When the internal filenode URI is an immutable CHK file, that dirnode is
immutable. When we implement the deep-copy facility, it will have an option
to either create a new tree of mutable RW dirnodes, or a tree of immutable
dirnodes, and the latter can be done much more efficiently by creating CHK
files (no expensive RSA key generation) instead of mutable files.

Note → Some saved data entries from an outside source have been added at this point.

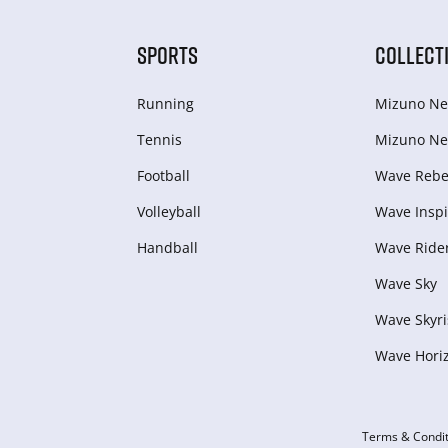
SPORTS
COLLECT
Running
Mizuno Ne
Tennis
Mizuno Ne
Football
Wave Rebel
Volleyball
Wave Inspi
Handball
Wave Ride
Wave Sky
Wave Skyri
Wave Hori
Terms & Condit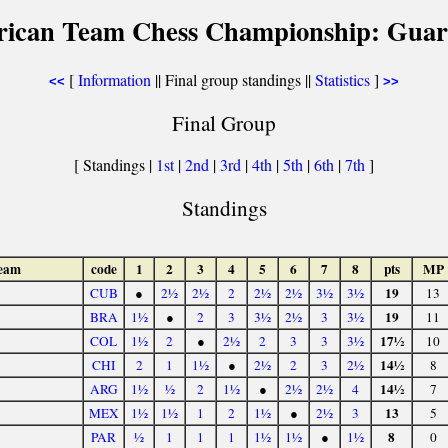
rican Team Chess Championship: Guar
[
Information
|| Final group standings ||
Statistics
]
<<
>>
Final Group
[ Standings |
1st
|
2nd
|
3rd
|
4th
|
5th
|
6th
|
7th
]
Standings
eam
code
1
2
3
4
5
6
7
8
pts
MP
19
CUB
●
2½
2½
2
2½
2½
3½
3½
13
19
BRA
1½
●
2
3
3½
2½
3
3½
11
17½
COL
1½
2
●
2½
2
3
3
3½
10
14½
CHI
2
1
1½
●
2½
2
3
2½
8
14½
ARG
1½
½
2
1½
●
2½
2½
4
7
13
MEX
1½
1½
1
2
1½
●
2½
3
5
8
PAR
½
1
1
1
1½
1½
●
1½
0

I mentioned this one above:
I've decided we should verify it here; the cryptopp benchmarks show that my
Mac at home takes 560 microseconds per RSA2048 verification, so adding an
extra 10 checks will only add 5.6ms to the publish time, which is small
compared to the 42ms that the same computer will take to do the RSA2048
signature needed to publish the new contents.
I went ahead and pushed the verify-signatures-in-Publish._got_query_results change. It still needs testing, of course, just like all the other failure cases.
I've created ticket #207 to hold all the parts of this task that can be deferred until v0.7.1.
Here are the remaining things that I think we need to fix to close this ticket:
The test failure on solaris had to do with old, incompatible versions of packages being loaded from the system instead of the current versions of the packages. I removed the old packages from the host, so that problem is currently not happening (although we would still like to fix it do that the unit tests do not load packages from the system -- #145).
I believe Brian implemented "check the share hash chain" in changeset:8ba10d0155cddeb3, but I'll leave it to him to close this ticket.
nope, not yet. I added a test which provokes a failure in a single share, to see if download succeeds anyways, but that test does not specifically check to make sure that the corrupted share is detected. There is not yet code to check this hash chain. Maybe today, more likely late tomorrow.
Ok, I just pushed the validate-the-share_hash_chain fix in changeset:2eeac5cff8baf05d, so this check is now being done.
I did an eyeball test, but we still need unit tests (but not for 0.7.0).
#207 has the remaining mutable file issues.
I will close this one shortly.. there's an OS-X buildbot failure in the test I just pushed, which I need to investigate before I'll consider this part done.
it looks like the code which is supposed to fall back to other shares when a corrupt share is detected is not working. The lack of deterministic tests (included in #207) makes this a random failure rather than an easily repeatable one.
still investigating..
Ok, the last issue is resolved, and getting multiple shares from a single server (in which one is bad and the other good) no longer causes the good shares to be ignored. The remainder of the mutable file issues (for release after this one) are in #207, I'm closing this one out.